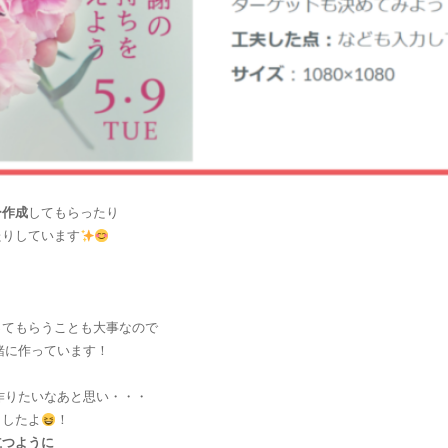
ー作成
してもらったり
たりしています
ってもらうことも大事なので
緒に作っています！
作りたいなあと思い・・・
ましたよ
！
立つように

Work item
Each line of the material is to be output exactly. Images are not part of the expected output.

Your solution
ー作成
してもらったり
たりしています
ってもらうことも大事なので
緒に作っています！
作りたいなあと思い・・・
ましたよ
！
立つように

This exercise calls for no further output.